It’s not every day that a student society which has yet to hold its first event or even affiliate with Arc is the subject of four of the snarkiest hack jobs in a single Tharunka issue. Such was the case recently with LifeChoice UNSW, a club started to promote pro-life perspectives on the issues of abortion and euthanasia.
Nowhere has this opposition to our club been wackier then when Kylar Louisskian triumphantly declared us duplicitous because we aim to promote discussion while adhering to a set of philosophical principles. We have never pretended to espouse both pro-choice and pro-life views, only that we want to have a chance to express LifeChoice’s pro-life perspective.
Clearly our illustrious editor doesn’t understand the concept of student debate. Discussion in the real world requires dissenting perspectives. And that’s exactly what LifeChoice wants to provide: an alternative perspective on how we can approach issues of human rights, dignity, and personhood. We create discussion by hosting speakers and events which promote our view allowing our fellow students to engage and debate with those ideas.
Loussikian’s accusation could be made against literally any society on campus. Where was the protest when the Greens held their regular ‘politics in the pub’ event last week, clearly preferencing a particular set of ideological principles? I had a look at the UNSW Atheist society Facebook page, and shock horreur, not a single article in favour of a theistic worldview.
Every fair-minded student recognises that the purpose of these clubs is to provide a means for like-minded students to come together, discuss their views, and then present them to the wider university community. This doesn’t preclude intellectual discussion, but, on the contrary, gives it a solid foundation of rational principles.

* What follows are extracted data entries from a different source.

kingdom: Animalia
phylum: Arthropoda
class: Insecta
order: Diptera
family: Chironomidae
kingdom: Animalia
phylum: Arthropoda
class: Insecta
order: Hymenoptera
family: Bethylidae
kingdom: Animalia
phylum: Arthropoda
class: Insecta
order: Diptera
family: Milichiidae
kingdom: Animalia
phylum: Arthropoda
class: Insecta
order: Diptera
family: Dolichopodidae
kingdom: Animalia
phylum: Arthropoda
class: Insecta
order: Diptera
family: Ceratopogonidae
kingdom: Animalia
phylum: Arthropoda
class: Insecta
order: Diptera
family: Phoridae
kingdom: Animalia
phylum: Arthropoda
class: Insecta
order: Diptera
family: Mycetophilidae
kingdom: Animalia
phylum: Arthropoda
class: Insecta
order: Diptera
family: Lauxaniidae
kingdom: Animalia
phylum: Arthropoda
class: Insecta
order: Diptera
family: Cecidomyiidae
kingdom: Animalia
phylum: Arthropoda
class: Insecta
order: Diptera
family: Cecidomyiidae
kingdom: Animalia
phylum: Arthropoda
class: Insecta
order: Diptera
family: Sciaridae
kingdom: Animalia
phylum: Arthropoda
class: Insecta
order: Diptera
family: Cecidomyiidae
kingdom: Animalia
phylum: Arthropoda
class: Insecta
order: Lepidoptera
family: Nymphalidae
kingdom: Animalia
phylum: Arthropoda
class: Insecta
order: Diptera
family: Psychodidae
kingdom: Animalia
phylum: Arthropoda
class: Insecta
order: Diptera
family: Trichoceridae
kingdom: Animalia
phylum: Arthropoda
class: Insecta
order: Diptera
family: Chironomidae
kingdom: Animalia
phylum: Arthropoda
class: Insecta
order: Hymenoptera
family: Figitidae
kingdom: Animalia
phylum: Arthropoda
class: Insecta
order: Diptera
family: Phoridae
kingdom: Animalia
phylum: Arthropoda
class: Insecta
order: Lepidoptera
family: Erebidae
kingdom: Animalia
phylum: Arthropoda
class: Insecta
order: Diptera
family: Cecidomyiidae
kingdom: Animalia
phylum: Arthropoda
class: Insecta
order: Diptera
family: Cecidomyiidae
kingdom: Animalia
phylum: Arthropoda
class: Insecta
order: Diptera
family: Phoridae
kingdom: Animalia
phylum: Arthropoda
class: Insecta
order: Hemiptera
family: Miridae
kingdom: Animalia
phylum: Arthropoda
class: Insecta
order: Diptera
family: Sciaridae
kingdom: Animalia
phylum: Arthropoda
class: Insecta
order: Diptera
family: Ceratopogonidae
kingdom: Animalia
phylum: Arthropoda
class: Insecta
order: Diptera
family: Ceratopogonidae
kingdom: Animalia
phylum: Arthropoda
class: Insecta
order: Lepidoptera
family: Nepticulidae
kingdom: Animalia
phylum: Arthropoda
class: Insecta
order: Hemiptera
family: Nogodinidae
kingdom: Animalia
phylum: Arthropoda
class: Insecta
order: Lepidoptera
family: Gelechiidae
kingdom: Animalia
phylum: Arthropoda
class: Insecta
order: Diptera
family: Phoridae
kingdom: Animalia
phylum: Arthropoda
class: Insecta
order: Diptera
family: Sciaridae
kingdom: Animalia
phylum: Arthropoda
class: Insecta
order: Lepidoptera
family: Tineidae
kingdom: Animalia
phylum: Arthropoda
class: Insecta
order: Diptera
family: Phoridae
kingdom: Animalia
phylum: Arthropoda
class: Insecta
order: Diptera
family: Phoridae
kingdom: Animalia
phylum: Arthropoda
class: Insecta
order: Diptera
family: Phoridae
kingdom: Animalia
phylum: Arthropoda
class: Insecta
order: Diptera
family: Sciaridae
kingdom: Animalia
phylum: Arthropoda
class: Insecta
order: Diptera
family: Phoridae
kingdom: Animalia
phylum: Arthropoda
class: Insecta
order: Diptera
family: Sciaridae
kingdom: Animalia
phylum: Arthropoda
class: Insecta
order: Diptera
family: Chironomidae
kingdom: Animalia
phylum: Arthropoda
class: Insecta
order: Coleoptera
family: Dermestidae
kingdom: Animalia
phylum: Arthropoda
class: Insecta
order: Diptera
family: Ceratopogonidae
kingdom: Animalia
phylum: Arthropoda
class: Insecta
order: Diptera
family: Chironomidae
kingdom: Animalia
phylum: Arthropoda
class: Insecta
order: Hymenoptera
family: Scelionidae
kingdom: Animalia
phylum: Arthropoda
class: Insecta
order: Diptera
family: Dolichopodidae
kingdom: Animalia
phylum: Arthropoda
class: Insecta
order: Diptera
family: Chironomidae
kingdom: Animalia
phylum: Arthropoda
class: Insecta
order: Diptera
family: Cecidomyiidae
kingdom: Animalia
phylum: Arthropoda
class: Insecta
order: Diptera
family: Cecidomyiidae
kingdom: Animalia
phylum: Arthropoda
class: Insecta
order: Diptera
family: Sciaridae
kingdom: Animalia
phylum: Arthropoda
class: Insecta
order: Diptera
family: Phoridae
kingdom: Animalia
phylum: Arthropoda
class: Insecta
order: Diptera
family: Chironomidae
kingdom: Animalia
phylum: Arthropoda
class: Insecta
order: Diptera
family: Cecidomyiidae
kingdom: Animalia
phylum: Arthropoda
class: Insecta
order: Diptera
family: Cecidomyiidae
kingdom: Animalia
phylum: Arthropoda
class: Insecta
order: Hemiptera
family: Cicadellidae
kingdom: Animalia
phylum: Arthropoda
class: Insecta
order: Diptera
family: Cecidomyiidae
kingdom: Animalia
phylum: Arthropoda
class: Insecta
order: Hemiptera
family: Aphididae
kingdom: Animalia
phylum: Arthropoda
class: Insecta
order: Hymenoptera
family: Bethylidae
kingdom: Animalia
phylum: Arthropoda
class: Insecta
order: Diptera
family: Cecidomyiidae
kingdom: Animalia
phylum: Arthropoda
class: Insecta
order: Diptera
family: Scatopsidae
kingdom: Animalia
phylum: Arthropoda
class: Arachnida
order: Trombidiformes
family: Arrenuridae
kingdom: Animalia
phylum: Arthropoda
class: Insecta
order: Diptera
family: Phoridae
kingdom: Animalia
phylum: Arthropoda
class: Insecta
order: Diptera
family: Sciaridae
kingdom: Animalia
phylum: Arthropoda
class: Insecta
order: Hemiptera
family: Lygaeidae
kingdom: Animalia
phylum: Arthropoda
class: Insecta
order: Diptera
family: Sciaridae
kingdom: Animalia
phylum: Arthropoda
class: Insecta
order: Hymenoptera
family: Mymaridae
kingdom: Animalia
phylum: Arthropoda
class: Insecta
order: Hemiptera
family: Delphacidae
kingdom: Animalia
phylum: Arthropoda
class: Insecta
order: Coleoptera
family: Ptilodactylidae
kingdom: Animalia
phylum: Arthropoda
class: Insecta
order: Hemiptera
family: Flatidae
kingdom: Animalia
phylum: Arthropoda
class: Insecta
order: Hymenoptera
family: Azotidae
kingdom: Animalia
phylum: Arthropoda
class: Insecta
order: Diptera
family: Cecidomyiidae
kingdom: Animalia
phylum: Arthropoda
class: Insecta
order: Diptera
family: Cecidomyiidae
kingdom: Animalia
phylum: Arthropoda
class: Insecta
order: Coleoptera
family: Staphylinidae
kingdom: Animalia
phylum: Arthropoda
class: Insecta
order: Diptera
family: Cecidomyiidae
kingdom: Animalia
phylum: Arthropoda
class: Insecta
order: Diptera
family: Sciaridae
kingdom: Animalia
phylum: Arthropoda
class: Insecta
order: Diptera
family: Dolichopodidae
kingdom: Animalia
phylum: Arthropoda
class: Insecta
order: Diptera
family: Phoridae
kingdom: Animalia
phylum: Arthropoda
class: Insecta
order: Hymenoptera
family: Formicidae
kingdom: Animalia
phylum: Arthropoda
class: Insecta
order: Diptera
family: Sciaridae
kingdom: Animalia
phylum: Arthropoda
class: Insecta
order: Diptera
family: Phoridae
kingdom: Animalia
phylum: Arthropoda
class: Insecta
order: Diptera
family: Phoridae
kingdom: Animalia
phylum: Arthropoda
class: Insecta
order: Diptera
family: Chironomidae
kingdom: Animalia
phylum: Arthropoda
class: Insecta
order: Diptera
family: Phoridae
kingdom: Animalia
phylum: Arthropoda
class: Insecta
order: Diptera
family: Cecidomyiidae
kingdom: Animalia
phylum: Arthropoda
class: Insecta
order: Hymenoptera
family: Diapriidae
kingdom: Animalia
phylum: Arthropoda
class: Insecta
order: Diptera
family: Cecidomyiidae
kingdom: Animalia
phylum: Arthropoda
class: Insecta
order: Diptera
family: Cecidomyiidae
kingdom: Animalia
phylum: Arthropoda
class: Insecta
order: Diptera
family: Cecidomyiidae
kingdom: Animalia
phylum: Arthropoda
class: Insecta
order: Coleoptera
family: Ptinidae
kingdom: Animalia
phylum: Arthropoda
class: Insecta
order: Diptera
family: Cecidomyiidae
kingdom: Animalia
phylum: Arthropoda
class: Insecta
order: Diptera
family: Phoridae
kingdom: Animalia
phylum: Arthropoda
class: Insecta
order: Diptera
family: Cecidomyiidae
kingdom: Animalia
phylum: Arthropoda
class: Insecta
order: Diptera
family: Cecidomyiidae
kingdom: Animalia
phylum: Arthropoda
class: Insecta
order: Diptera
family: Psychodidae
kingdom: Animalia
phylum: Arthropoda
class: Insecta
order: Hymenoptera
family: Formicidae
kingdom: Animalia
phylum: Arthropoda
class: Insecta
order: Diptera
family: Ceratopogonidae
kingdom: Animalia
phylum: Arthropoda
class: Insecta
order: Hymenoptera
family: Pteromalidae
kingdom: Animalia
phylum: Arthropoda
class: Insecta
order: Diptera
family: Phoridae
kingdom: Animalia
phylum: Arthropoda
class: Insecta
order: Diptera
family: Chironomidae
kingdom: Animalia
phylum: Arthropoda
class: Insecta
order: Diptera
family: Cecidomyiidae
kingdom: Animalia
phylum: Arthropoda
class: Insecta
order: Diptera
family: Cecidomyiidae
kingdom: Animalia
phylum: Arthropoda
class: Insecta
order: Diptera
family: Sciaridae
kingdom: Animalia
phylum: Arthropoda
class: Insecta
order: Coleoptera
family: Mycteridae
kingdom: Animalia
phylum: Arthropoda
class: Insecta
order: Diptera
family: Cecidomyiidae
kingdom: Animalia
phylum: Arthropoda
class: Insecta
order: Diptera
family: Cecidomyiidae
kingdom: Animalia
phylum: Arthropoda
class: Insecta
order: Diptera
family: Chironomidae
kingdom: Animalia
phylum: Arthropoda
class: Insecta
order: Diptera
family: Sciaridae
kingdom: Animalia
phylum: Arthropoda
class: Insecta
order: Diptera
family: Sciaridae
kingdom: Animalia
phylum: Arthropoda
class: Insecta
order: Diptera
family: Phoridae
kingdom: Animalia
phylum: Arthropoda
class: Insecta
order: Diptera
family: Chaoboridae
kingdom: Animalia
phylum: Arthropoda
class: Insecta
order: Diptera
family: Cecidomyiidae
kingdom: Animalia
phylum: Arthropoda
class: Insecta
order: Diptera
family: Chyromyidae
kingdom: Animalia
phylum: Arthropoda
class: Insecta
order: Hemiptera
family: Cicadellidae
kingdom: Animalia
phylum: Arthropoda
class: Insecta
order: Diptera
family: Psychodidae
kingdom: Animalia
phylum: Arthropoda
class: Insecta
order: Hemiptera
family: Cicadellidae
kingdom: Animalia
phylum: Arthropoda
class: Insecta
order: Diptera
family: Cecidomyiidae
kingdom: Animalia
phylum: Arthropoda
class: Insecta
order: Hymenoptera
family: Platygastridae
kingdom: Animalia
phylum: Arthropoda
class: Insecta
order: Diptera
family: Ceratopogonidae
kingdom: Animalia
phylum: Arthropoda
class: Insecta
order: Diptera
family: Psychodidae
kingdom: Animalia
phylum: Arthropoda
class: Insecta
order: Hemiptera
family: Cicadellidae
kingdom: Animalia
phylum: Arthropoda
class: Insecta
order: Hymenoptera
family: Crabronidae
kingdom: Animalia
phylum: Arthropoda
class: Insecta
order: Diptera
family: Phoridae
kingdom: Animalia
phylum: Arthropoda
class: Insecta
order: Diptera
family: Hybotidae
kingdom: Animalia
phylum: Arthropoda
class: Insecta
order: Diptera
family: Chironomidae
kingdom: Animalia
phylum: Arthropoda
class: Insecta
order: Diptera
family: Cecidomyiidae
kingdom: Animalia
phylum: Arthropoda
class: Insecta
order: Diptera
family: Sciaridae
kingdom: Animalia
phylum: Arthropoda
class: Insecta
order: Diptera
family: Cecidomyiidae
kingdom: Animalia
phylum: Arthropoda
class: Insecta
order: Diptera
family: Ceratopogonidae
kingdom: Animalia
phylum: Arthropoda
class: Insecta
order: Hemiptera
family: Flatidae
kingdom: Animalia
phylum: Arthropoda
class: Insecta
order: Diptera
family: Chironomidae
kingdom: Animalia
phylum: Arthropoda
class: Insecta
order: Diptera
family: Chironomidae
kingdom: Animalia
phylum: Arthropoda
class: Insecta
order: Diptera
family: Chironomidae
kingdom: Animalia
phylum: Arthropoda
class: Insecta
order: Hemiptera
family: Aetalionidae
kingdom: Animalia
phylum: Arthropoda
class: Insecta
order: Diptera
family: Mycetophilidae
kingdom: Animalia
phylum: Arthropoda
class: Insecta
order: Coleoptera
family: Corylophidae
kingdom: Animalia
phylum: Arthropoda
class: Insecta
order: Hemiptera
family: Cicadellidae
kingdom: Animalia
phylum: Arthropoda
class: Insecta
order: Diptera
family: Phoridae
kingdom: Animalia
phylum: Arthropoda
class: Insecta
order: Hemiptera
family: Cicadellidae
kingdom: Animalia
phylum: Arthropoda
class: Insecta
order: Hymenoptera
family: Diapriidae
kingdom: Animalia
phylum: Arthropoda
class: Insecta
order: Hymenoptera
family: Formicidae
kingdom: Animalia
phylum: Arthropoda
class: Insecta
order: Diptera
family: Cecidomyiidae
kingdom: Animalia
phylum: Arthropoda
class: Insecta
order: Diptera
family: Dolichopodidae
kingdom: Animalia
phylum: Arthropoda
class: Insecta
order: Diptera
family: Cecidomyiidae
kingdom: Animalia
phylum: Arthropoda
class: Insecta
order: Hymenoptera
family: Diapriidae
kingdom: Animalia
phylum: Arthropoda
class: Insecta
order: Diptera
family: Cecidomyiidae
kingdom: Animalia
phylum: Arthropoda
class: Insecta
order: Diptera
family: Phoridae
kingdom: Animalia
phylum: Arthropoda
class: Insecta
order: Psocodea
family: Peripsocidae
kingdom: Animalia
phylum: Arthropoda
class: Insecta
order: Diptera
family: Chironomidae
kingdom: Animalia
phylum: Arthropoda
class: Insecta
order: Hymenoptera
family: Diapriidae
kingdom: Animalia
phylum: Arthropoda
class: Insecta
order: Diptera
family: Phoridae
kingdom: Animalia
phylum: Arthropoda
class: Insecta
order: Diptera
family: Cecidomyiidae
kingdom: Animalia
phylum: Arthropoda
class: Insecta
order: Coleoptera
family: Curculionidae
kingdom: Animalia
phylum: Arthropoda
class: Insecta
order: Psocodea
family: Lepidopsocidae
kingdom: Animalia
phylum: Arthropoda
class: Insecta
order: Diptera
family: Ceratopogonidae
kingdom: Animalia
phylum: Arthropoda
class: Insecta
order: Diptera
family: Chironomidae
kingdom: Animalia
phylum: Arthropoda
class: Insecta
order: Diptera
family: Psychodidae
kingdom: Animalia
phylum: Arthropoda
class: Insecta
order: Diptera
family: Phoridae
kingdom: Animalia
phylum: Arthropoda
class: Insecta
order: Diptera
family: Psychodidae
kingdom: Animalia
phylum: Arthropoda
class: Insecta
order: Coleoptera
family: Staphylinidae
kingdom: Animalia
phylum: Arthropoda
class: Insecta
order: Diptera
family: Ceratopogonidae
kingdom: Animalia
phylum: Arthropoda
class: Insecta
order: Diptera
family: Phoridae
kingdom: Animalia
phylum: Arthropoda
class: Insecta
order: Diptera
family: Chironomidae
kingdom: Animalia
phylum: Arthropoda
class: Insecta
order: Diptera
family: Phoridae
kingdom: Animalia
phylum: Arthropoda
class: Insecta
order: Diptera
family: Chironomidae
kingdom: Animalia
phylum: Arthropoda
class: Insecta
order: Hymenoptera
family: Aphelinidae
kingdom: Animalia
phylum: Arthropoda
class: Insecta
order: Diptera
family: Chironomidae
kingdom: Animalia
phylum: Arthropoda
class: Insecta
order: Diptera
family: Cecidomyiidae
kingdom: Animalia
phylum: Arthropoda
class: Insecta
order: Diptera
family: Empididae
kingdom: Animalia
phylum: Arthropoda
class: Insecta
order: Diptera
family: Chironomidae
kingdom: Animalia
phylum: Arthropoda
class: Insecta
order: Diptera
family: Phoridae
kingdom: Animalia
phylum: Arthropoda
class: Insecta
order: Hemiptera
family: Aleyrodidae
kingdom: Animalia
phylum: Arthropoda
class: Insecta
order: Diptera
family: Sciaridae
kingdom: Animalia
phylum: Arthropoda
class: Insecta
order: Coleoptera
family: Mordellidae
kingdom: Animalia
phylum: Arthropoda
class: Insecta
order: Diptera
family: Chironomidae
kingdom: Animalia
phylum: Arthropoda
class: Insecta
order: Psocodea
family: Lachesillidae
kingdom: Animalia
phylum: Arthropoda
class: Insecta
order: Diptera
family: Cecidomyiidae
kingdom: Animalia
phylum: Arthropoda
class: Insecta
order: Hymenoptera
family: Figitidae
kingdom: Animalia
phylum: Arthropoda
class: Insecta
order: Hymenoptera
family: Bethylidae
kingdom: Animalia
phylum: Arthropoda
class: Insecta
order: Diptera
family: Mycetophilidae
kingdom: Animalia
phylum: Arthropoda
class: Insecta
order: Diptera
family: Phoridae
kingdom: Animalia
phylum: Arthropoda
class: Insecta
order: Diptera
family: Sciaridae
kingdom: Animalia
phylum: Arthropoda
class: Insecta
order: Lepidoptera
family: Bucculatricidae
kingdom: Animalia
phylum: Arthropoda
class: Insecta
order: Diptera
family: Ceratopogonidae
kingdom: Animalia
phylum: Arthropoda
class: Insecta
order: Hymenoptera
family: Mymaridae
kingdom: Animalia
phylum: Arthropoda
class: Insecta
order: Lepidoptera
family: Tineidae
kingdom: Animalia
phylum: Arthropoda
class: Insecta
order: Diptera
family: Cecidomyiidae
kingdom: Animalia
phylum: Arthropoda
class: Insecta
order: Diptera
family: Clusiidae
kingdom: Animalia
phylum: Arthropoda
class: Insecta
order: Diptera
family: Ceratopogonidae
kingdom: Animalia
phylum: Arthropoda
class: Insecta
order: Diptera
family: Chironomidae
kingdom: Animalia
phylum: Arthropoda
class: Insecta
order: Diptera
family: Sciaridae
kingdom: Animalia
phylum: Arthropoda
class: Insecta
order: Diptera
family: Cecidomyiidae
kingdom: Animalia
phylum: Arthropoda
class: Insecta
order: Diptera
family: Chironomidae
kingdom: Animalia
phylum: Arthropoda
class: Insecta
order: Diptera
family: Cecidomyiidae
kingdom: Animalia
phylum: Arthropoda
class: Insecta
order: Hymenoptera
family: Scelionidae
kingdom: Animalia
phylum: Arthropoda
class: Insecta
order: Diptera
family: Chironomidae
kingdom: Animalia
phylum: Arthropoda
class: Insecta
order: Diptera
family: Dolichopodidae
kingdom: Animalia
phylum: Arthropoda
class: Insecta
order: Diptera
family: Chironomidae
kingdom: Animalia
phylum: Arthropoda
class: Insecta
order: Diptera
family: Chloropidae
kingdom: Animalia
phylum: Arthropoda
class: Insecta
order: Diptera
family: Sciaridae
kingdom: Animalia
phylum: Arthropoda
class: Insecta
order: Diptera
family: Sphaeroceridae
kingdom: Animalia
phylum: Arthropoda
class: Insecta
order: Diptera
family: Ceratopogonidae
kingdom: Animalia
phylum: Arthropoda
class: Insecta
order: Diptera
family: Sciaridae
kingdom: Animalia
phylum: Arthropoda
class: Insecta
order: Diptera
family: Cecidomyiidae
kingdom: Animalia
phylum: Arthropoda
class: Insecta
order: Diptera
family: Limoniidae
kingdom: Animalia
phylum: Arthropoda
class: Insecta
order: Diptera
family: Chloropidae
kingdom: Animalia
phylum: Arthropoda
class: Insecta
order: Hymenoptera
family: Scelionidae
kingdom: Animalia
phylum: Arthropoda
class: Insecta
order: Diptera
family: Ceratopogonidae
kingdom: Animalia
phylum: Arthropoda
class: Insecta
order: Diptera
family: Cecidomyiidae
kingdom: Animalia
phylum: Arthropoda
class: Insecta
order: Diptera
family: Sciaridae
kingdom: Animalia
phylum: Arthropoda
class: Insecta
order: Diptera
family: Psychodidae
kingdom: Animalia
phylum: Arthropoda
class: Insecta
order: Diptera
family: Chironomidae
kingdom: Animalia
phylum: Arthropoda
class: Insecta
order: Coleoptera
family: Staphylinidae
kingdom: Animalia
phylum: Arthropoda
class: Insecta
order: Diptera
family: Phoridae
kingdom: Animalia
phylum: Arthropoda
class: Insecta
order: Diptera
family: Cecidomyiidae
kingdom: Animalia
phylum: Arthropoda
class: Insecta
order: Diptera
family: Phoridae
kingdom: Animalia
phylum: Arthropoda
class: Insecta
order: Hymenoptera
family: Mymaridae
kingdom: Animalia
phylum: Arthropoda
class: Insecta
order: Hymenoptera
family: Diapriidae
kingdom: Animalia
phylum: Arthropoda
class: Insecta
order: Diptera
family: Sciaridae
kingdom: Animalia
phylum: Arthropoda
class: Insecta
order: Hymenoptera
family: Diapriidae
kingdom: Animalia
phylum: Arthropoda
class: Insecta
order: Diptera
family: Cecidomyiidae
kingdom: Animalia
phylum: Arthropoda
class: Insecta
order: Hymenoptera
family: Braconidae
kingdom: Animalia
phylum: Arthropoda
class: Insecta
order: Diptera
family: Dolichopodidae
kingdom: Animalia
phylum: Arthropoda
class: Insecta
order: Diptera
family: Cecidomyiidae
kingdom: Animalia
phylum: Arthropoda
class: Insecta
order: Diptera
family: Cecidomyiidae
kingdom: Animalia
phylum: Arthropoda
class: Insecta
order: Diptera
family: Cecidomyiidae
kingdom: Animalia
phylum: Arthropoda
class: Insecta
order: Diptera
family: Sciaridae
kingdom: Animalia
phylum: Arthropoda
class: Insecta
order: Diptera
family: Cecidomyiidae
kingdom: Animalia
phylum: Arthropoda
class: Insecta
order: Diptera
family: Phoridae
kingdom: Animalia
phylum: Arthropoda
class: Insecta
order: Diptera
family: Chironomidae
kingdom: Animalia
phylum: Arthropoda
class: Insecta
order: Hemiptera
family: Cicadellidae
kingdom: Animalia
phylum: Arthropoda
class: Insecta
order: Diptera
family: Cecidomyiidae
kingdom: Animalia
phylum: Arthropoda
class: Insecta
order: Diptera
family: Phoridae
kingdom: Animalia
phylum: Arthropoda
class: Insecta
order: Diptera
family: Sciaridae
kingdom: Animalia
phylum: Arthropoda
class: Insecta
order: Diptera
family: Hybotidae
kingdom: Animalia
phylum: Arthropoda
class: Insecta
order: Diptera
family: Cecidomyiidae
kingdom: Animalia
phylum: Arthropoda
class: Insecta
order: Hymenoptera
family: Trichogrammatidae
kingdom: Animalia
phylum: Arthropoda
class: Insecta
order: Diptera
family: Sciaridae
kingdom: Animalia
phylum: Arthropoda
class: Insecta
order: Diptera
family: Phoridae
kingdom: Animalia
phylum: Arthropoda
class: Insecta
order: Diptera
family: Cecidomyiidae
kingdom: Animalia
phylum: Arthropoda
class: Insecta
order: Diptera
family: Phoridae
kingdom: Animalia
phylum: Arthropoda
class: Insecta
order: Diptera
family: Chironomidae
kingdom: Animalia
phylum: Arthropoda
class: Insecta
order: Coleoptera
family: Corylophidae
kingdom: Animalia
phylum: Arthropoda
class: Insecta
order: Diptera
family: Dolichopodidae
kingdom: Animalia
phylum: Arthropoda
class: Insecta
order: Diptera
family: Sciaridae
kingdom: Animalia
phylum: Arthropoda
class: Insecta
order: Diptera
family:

Complex ethical questions deserve to be rigorously debated. This is especially true at a university, the marketplace of free ideas in our society. LifeChoice is about promoting ‘the dignity of all human life’, from the unborn to the elderly and everyone in between. We choose to discuss abortion and euthanasia, not because we hate women or freedom, but because we feel these issues intersect with the fundamental questions in our society: the beginning of life, and what it means to be a human being.
A lot has been said about LifeChoice: who we are, what we stand for, and why we exist as a club. We’ve been called ‘moronic sycophants’, radically political, deranged, and even misogynistic. None of this even faintly resembles reality.
Despite Loussikian’s protests to the contrary, this has everything to do with free speech, not just for pro-life students but anyone who disagrees with the narrow ideological agenda of our campus elite. This is about the disenfranchisement of a segment of students, on the basis of their ethical views.
We want to contribute to intellectual discourse at UNSW. We can’t impose our views any more than other students. We don’t want to see law changes, or lobby any politicians. We simply want to express our views, have them heard and challenged at our university. NoVaticanconspiracy. No duplicity. Just straight-up, students doing what students do best.
President, LifeChoice UNSW
An edited version of this opinion piece is published in Tharunka.